Papoila no cabelo, como um só!
Mão folheia livros do sim e do não…
Hieróglifos de odisseias, de moldes de bustos.
Pinceladas de Gioconda, James Last de acordeão…
Calo de enxada, punho de brutos!!!
Mamilo de mãe para saciar…
Afago em rosto enrugado da avó.
Mão de pai grisalho de tanto amar
Papoila no cabelo, como um só!
Mão na dor, no aceno, nas eternas partidas?
- Dedo em riste, palmas: humanos como são.
E véu para as lágrimas, refúgio das feridas?
- Cicatrizes, mão cerrada, sob o pontão.
Armindo Mendes, 18 mar 2022
Fugas são corações que se deixam para trás para continuar em frente?
Fugas são ir em frente e olhar corações para trás, em sobressalto
Fugas são ir em frente e ficar perdido entre a corrente
Fugas são querer parar, andando em terreno alto.
Fugas é abrir o livro das histórias já versadas
Fugas é ouvir as músicas nos vinis do tempo
Fugas é ir ao armário e ver o pretérito em almofadas
Fugas é aguarela em pastel sobre tela em desalento.
Fugas a subir as escadas e sentir o coração ficar
Fugas é teclar, teclar e a escrita em pó sangrar
Fugas é olhar a lua e sentir sem respirar
Fugas é olhar o mar de Moisés e ver o milagre fechar.
Fugas é caminhar no bosque e ouvir o riacho calado
Fugas é cheirar as plantas desprovidas de odor
Fugas é inverno de moinho só, de portas cerradas
Fugas é ousar ser o que se é, um sonhador.

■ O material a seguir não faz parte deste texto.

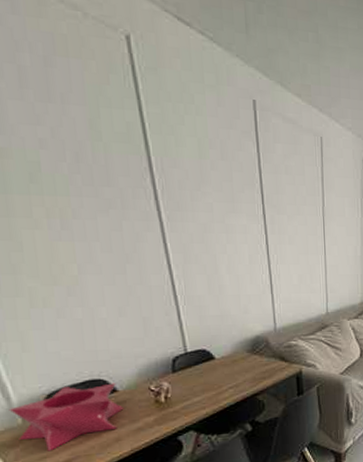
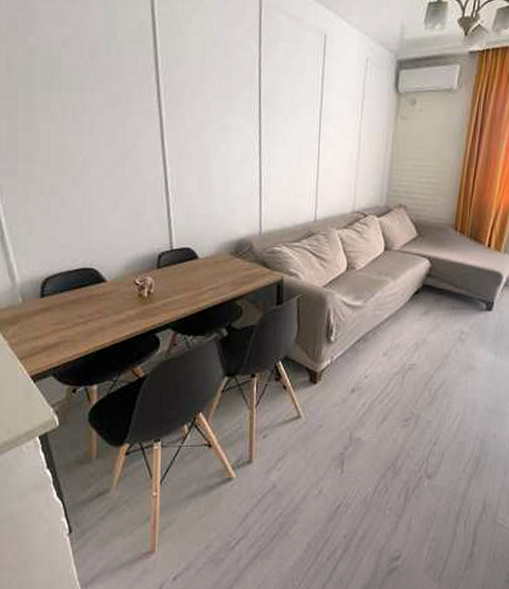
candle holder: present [9,383,124,452] -> none [12,273,110,333]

Fugas são caminhos estreitos
Fugas são labirintos sem fim
Fugas são dores nos peitos
Fugas são corações assim.
Fugas são memórias
Fugas são palpitações
Fugas são histórias
Fugas são turbilhões.
Fugas são rodopios
Fugas são olhos baixos
Fugas são arrepios
Fugas são fogachos.
Fugas são olhar atrás
Fugas são cara salgada
Fugas são aquém da paz
Fugas são a triste estrada.
Fugas são cair e cair
Fugas são recolhimento
Fugas são ter de partir
Fugas são duro sofrimento.
Armindo Mendes
Outono é de amarelos maduros, castanhos-bronze e flores vermelhas tardias;
Outono é sala de espera para o general inverno forrada a fetos envelhecidos;
Outono é partida de migrantes que voam para o sul em grandes correrias;
Outono é tempo de nos recolhermos e nos abrigarmos, por causa do frio, nunca perdidos.

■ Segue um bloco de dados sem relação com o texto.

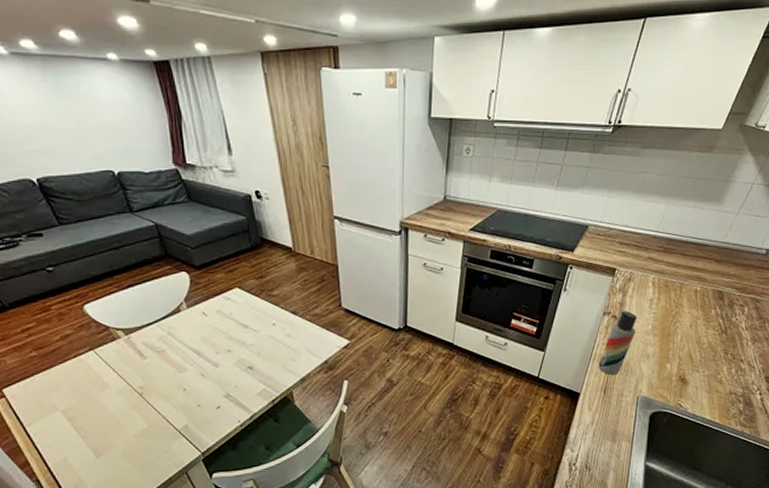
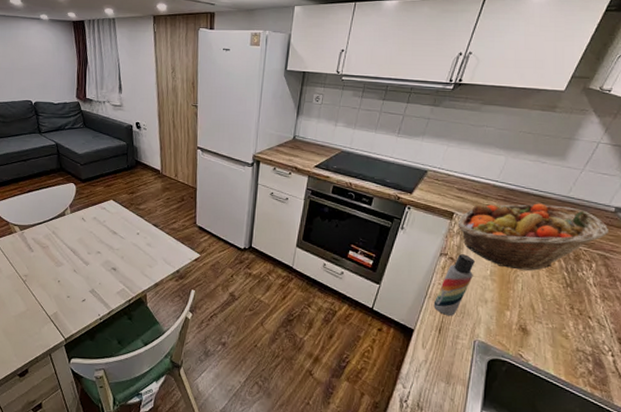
fruit basket: none [620,251,761,321] -> present [457,203,610,271]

Outono é o final de tarde com sol ouro, no sal do mar, que esvai entre as traineiras:
Outono é no horizonte de além-mar um quarto minguante para as manhas da lua;
Outono é ver a natureza desnudar-se do verão e agasalhar-se nas lareiras;
Outono trava o equídeo sem deixar D. Quixote imaginar Dulcineia no fundo da rua.

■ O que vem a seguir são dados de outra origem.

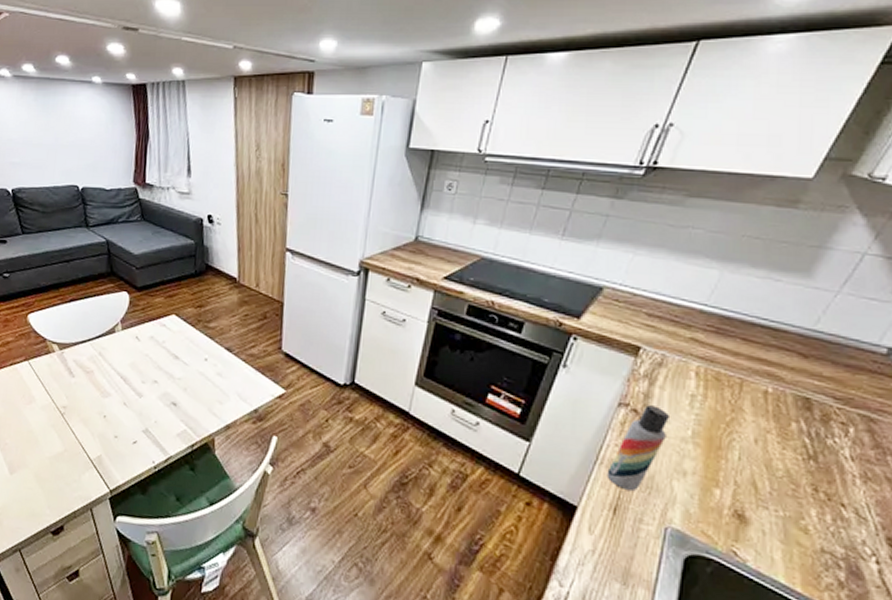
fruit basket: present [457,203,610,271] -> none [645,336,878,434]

Outono é Sancho recolher-se na taberna para a pança encher após venturas sem fim;
Outono é o fiel escudeiro beber vinho novo na taberna e saciar-se com castanhas;
Outono é ver D. Quixote tristonho por o frio vindouro arrefecer delírios de marfim;
Outono é ver os moinhos de vento, como soldados hirtos de lanças imaginados, de meias carpim.
Outono é resfriar arianos exércitos de batalhas lá na Rússia para foices e martelos os derrubar;
Outono é soldados de suástica nas taigas que padecem às agruras das neves árticas;
Outono é ver combates em Leningrado, com brancas vestes de carne para canhão lamentar;
Outono é cada anónimo, cabo ou capitão, com famílias para trás, que sucumbe sem cartas mandar, das américas ou das áfricas.
Outono é ter heróis dos desertos ou das terras do sol nascente que retornam ao lar;
Outono é gritar vivas nas terras do tio Sam, bandeiras ao vento, é ver pais de rostos molhados e filhos com as vidas em pedaços;
Outono é os governos que escrevem cartas às viúvas e às mães desafortunadas que querem apenas os filhos chorar;
Outono é ver o capacete baleado sobre o cano da espingarda, num lar de pesadelos de sobrevivos nas mães em regaços.